Seine Gestalt richtete sich völlig auf, wie eine Medusenmaske hing das Haupt über mir. Gebannt, war ich keiner Bewegung fähig, ich dachte nur: „Das ist der Herr, das ist der Herr!“ - Jetzt erlebte ich ein unbeschreibliches Schauspiel. - Die Augen schlossen sich wieder, ein grauenhaft schreckliches Leben trat in dieses Gesicht. Das Minenspiel wechselte chamäleonartig – ununterbrochen – tausend-, nein hunderttausendfach. Blitzschnell glich dieses Antlitz nacheinander einem Jüngling – einer Frau – einem Kind – und einem Greis. Es wurde fett und hager, bekam Auswüchse wie ein Truthahn, schrumpfte winzig klein zusammen – war im nächsten Augenblick hochmütig gebläht, dehnte, streckte sich, drückte Hohn, Gutmütigkeit, Schadenfreude, Haß aus – voller Runzeln wurde es und wieder glatt wie Stein – aber es war wie ein unerklärliches Naturgeheimnis – ich konnte mich nicht abwenden; eine magische Kraft hielt mich wie festgeschraubt, Schrecken überrieselte mich. Jetzt erschienen Tiergesichter: das Antlitz eines Löwen, dann wurde es spitz und schlau wie ein Schakal – es wandelte sich in einen wilden Hengst mit geblähten Nüstern – wurde vogelartig – dann wie eine Schlange. Es war entsetzlich, ich wollte schreien und konnte nicht. In abscheuliche, blutüberströmte und spitzbübisch feige Fratzen mußte ich blicken. Dann trat endlich langsam Ruhe ein. Wie Wetterleuchten fuhr es noch manchmal über das Antlitz – die verzerrten Larven verschwanden und wiederum schlief vor mir der Mensch Patera. Die geschwungenen Lippen fieberten und bewegten sich schnell. Ich hörte wieder diese seltsame Stimme:

„Du siehst, ich bin der Herr! - Auch ich war verzweifelt, da baute ich mir aus den Trümmern meines Gutes ein Reich. Ich bin der Meister!“

zitiert aus: Alfred Kubin: Die andere Seite. München 1975, Edition Spangenberg im Heinrich Ellermann Verlag

Utopie und Phantastik in der deutschsprachigen Hochliteratur Folge 1:Der Erzähler flieht. Bei der Rückkehr liegt seine Frau im Sterben. In seiner Verwirrung und Verzweiflung erliegt er der Anziehungskraft der Frau des Arztes, welcher er sich in der Nacht nach der Bestattung seiner Frau hingibt. Er benötigt lange Zeit, um die Geschehnisse zu verarbeiten:

Es überfiel mich ein Arbeitsdelirium; im nächsten halben Jahre produzierte ich unter dem Drucke des Schmerzes meine besten Sachen. Ich betäubte mich im Schaffen. Meine Blätter, in der düsteren und fahlen Stimmung des Traumreiches gehalten, sprachen auf verborgene Weise mein Weh aus. Fleißig studierte ich die Poesie der dumpfigen Höfe, der verborgenen Dachkammern, der schattigen Hinterzimmer, staubigen Wendeltreppen, nesselbestandenen Gärten, die blassen Farben der Ziegel- und Holzpflaster, die schwarzen Schlote und die Gesellschaft der bizarren Kamine. Immer wieder auf neue Art variierte ich den einen melanchonischen Grundton, das Elend der Verlassenheit und den Kampf mit der Unsterblichkeit.
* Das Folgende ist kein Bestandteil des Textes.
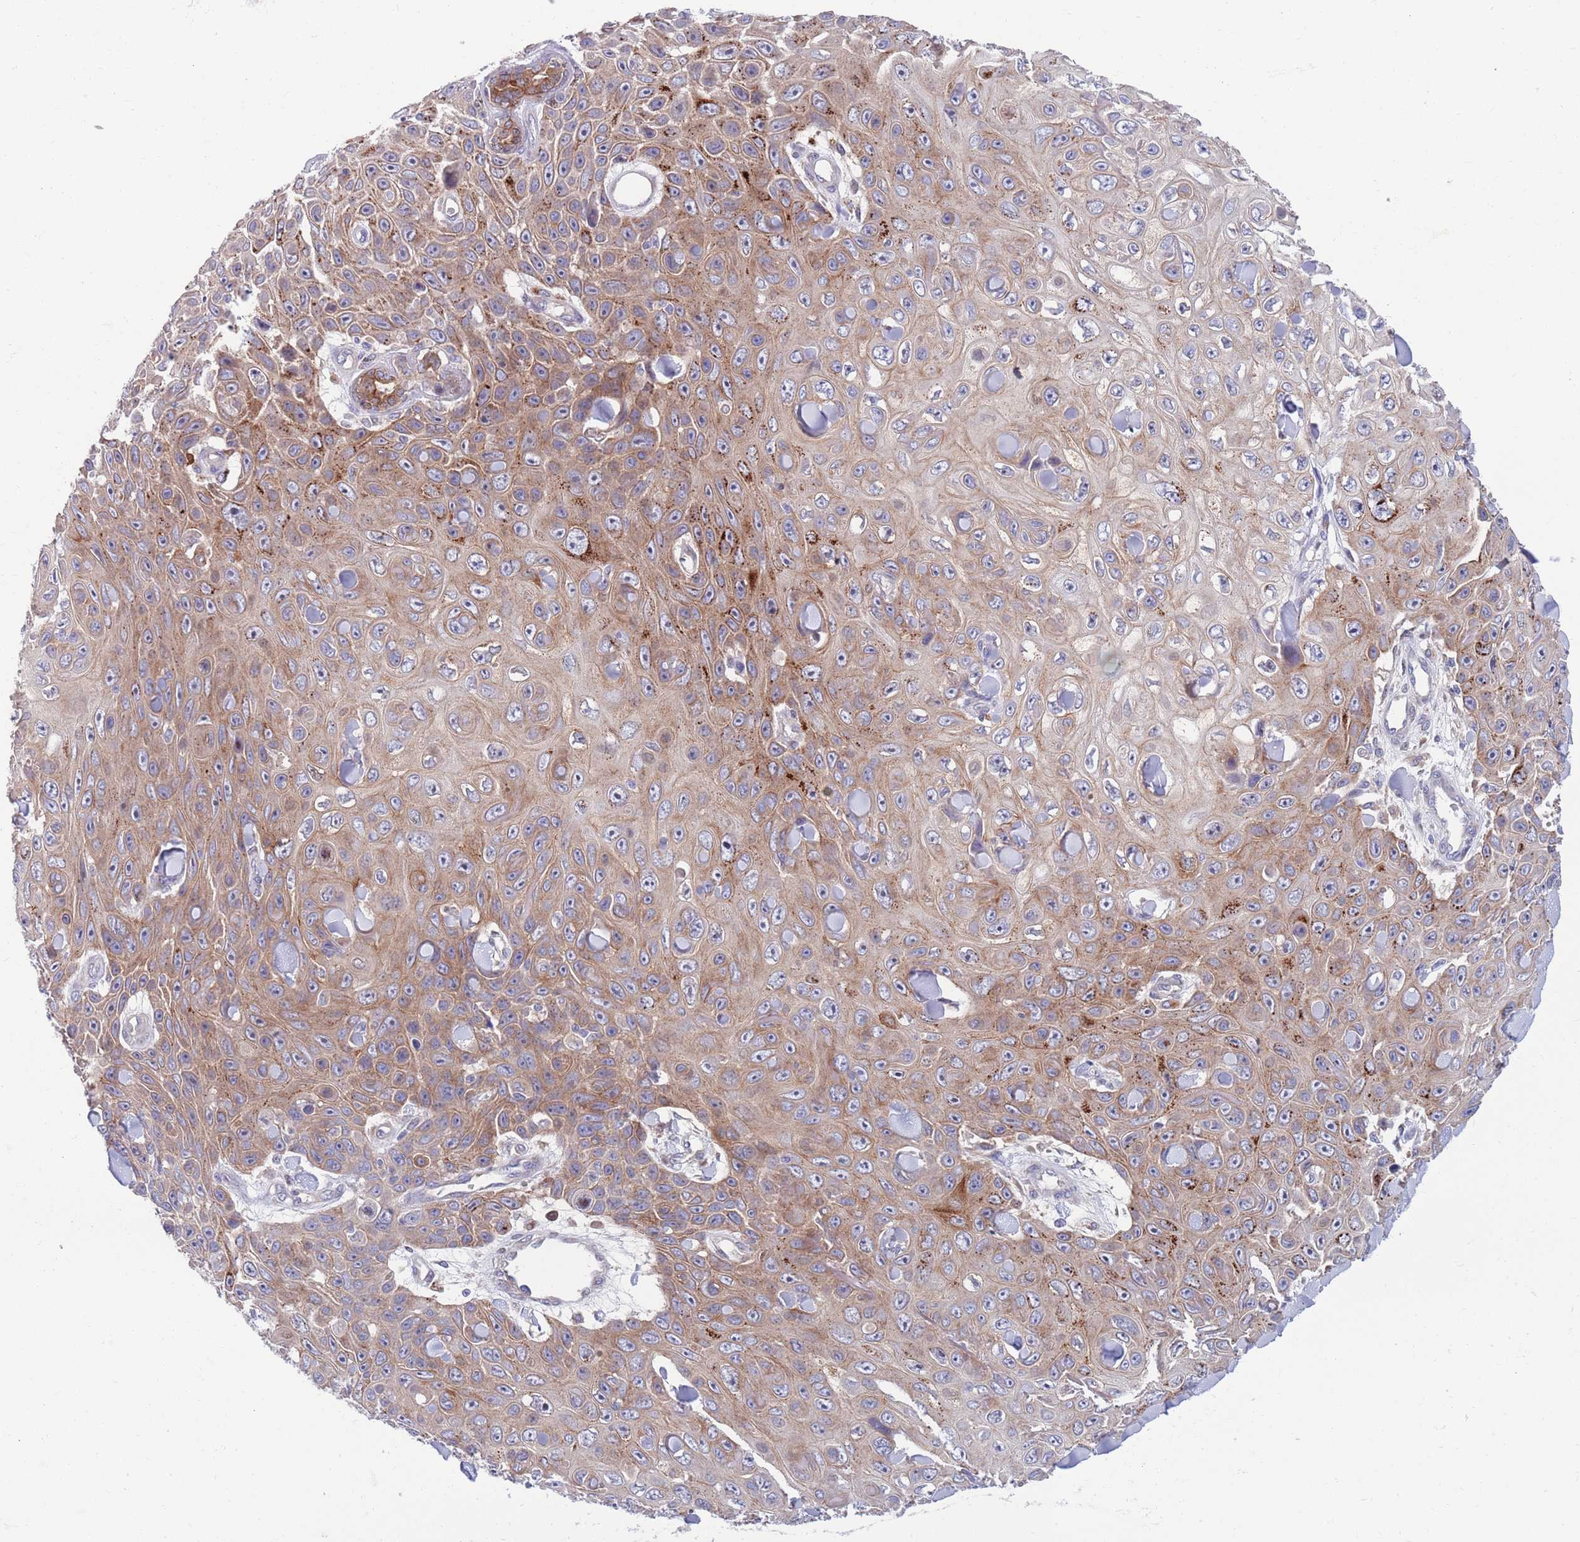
{"staining": {"intensity": "moderate", "quantity": ">75%", "location": "cytoplasmic/membranous"}, "tissue": "skin cancer", "cell_type": "Tumor cells", "image_type": "cancer", "snomed": [{"axis": "morphology", "description": "Squamous cell carcinoma, NOS"}, {"axis": "topography", "description": "Skin"}], "caption": "The micrograph shows staining of skin cancer (squamous cell carcinoma), revealing moderate cytoplasmic/membranous protein staining (brown color) within tumor cells.", "gene": "KLHL29", "patient": {"sex": "male", "age": 82}}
zitiert aus: Alfred Kubin: Die andere Seite. München 1975, Edition Spangenberg im Heinrich Ellermann Verlag

Ein schöner autobiografischer Blick auf die Stimmung und Arbeitsweise Kubins.

Utopie und Phantastik in der deutschsprachigen Hochliteratur Folge 1:Der Untergang des Traumlandes steht bevor, als Herkules Bell in Perle eintrifft. Der bullige Pökelfleischkönig aus Philadelphia, wie Patera ein unermesslich reicher Mann, will das Land dem Fortschritt der Neuzeit öffnen und seinen jetzigen Herrscher stürzen. Mit unermüdlicher Arbeit, Bestechung und Proklamationen zum Aufstand kämpft er gegen die herrschenden Verhältnisse an. Der Herr des Landes wehrt sich mit Mitteln, welche die allmähliche Selbstvernichtung einleiten. Zuerst erliegen die Einwohner einem Schlafbann, dem allerdings die Tiere nicht unterliegen, welche sich unheimlich vermehren. Scharen kriechenden und fliegenden Gewürms peinigen die Einwohner, die sich wilden Orgien hingeben. Die Mauern beginnen zu zerbröckeln, die Gewänder verschleißen, bis die Menschen großteils nackt heraumlaufen müssen, die Lebensmittel verderben. Die Menschen verlieren alle Hemmungen, wer nicht den Naturgewalten unterliegt, fällt dem gegenseitigen Morden zum Opfer. Patera und Bell führen einen Zweikampf, in dem Bell die Oberhand behält, wie es den Anschein hat. Nur ganz wenige Menschen entkommen der Apokalypse. Darunter sind der Erzähler, welcher in einer Heilanstalt landet, wo er gegen die Träume behandelt wird, die seinen Geist zu überwuchern drohen, und Herkules Bell, welcher zwar Patera stürzen konnte, aber kein Reich mehr hat, das er beherrschen könnte. Doch Bell hat alles unbeschadet überstanden, ihn kennt heute die ganze Welt. Und Patera? Es bleibt offen, ob er wirklich war oder nur eine Puppe der geheimnisvollen blauäugigigen Eingeboren des Traumlandes, die sie mit ihren magischen Kräften galvanisierten und das Traumreich nach ihrem Belieben schufen und vergehen ließen.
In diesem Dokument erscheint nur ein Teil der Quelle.